**Written task**. Below are lines of data, and only some are wanted. Please repeat exactly those from the line that has "Sep, 2017: 1 -> 2.6" through the line that has "Jan, 2020: 0.5 -> 2".

**Recorded information**.
* * *

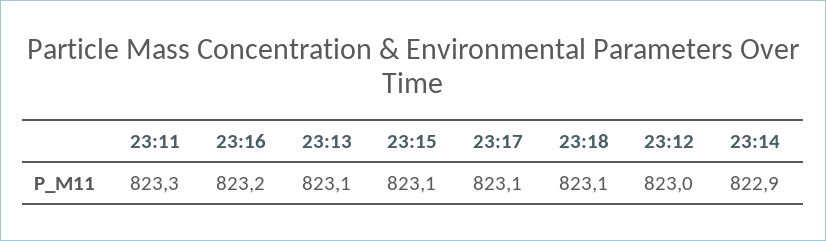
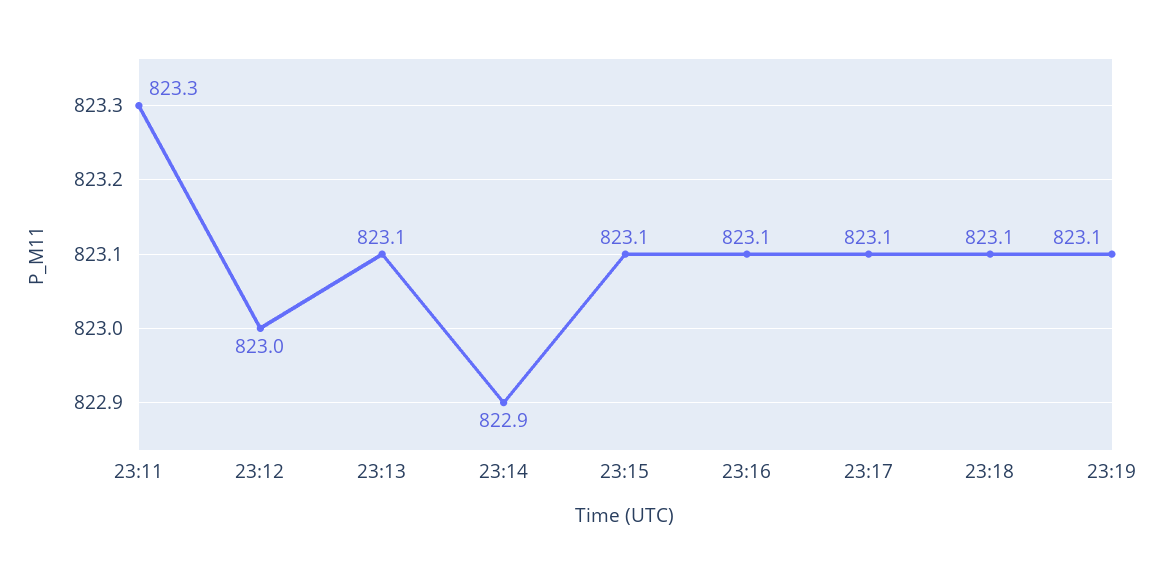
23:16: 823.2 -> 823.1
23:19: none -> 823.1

* * *

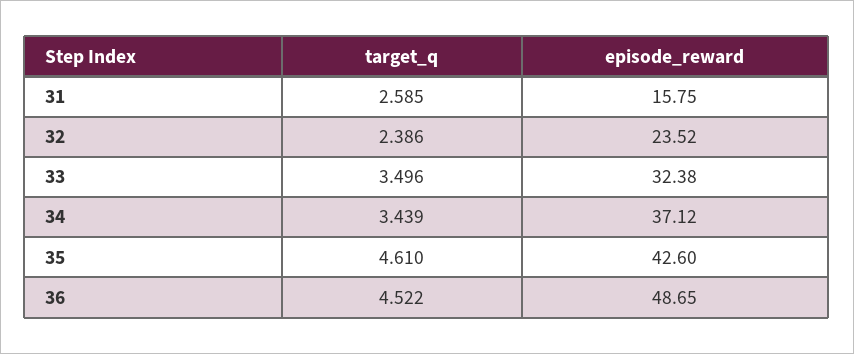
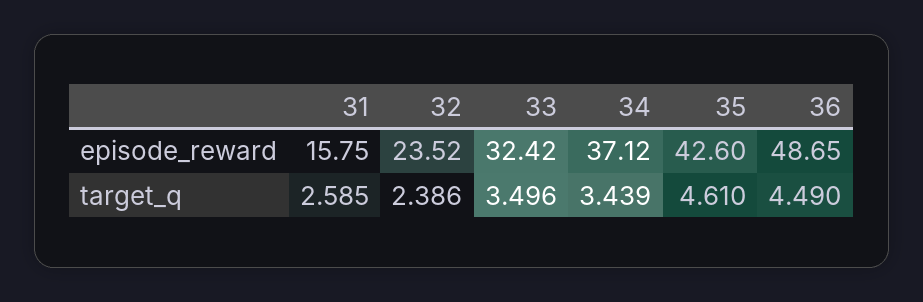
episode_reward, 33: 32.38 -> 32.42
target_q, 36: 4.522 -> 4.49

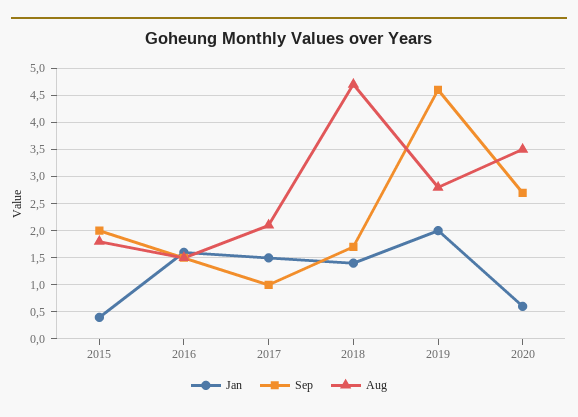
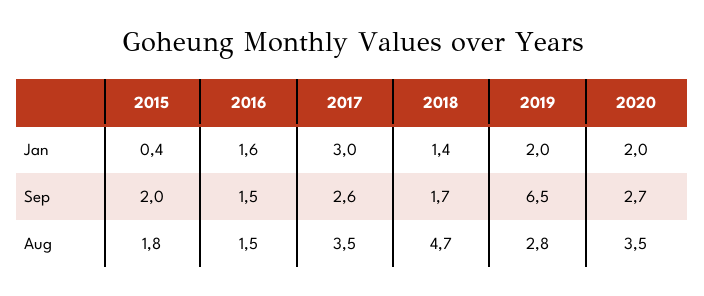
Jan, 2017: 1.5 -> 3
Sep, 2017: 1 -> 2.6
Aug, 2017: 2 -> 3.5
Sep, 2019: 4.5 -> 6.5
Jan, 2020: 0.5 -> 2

* * *

**Solution to the problem**.
Sep, 2017: 1 -> 2.6
Aug, 2017: 2 -> 3.5
Sep, 2019: 4.5 -> 6.5
Jan, 2020: 0.5 -> 2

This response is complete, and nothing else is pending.